The answer must consist of each line below that holds the word "name", copied as it stands.

[Stored data]
........
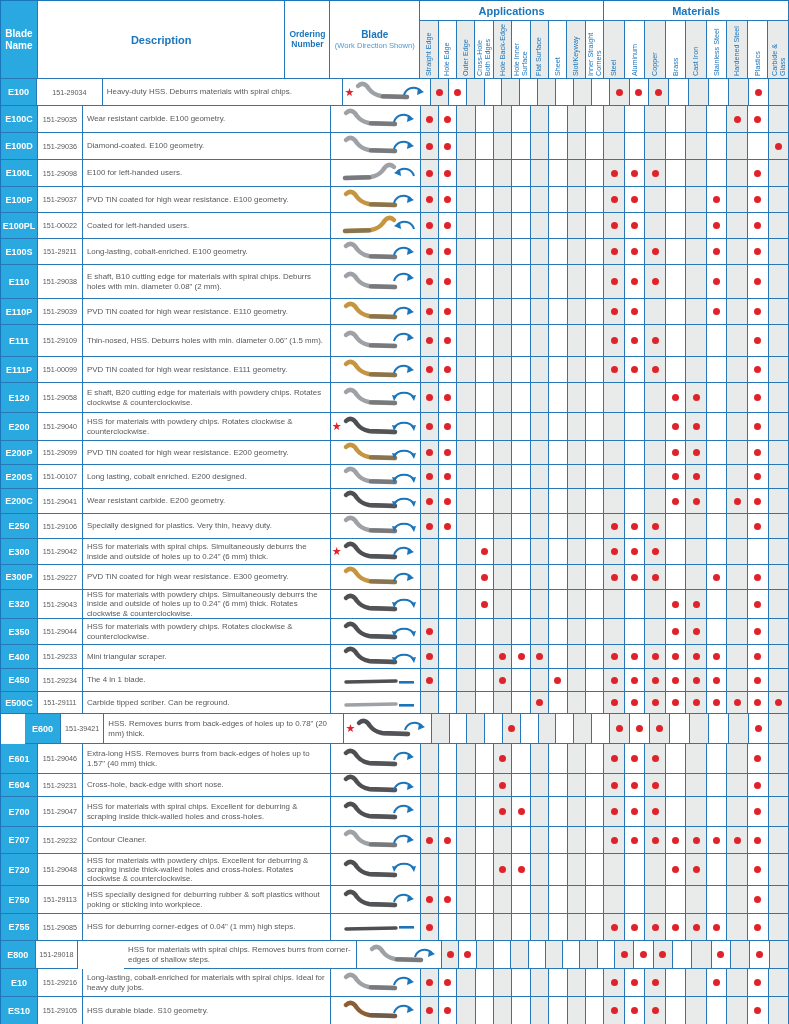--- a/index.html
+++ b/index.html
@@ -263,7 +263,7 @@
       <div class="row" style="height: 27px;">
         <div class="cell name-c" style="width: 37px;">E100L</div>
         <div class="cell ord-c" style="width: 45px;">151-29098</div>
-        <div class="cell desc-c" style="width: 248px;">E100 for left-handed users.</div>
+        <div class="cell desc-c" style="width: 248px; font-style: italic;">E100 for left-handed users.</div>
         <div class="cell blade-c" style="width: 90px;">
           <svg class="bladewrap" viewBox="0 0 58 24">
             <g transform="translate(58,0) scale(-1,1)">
........
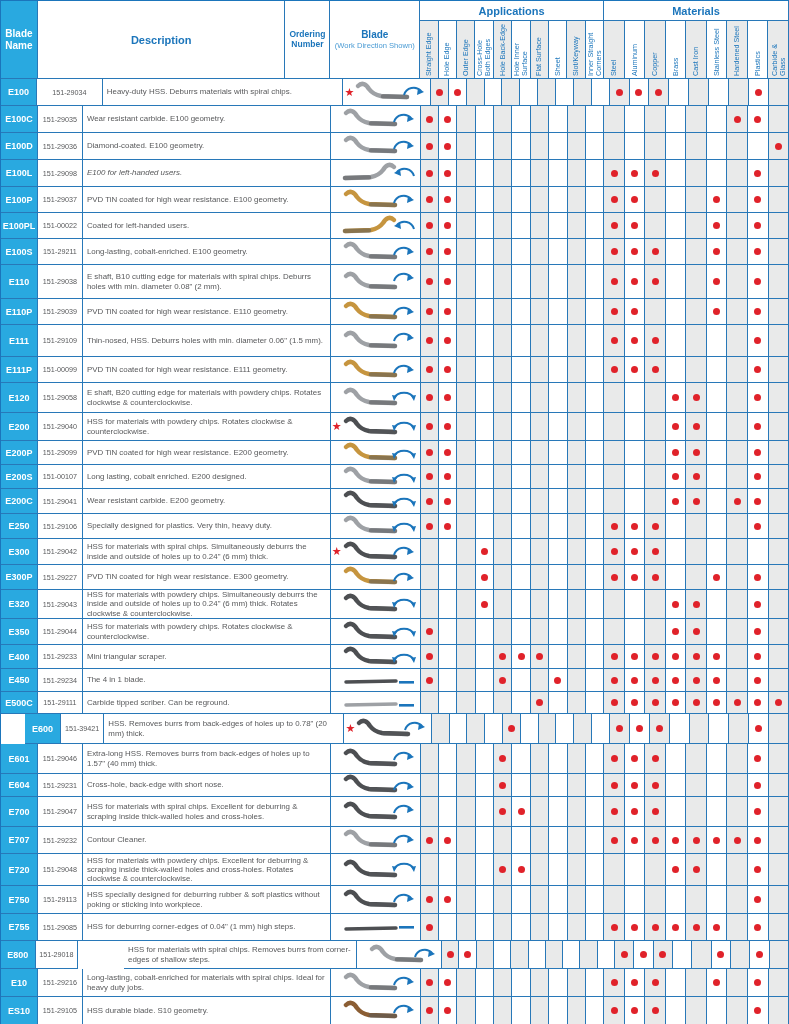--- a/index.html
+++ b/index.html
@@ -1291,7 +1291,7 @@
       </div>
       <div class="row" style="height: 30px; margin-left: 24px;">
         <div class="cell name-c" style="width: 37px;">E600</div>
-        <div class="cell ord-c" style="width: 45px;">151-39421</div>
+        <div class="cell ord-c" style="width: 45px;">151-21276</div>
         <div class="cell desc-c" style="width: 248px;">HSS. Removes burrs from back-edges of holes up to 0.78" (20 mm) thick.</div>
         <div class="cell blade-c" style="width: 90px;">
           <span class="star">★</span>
........
RESULT OF THIS TASK =
         <div class="cell name-c" style="width: 37px;">E100L</div>
         <div class="cell name-c" style="width: 37px;">E600</div>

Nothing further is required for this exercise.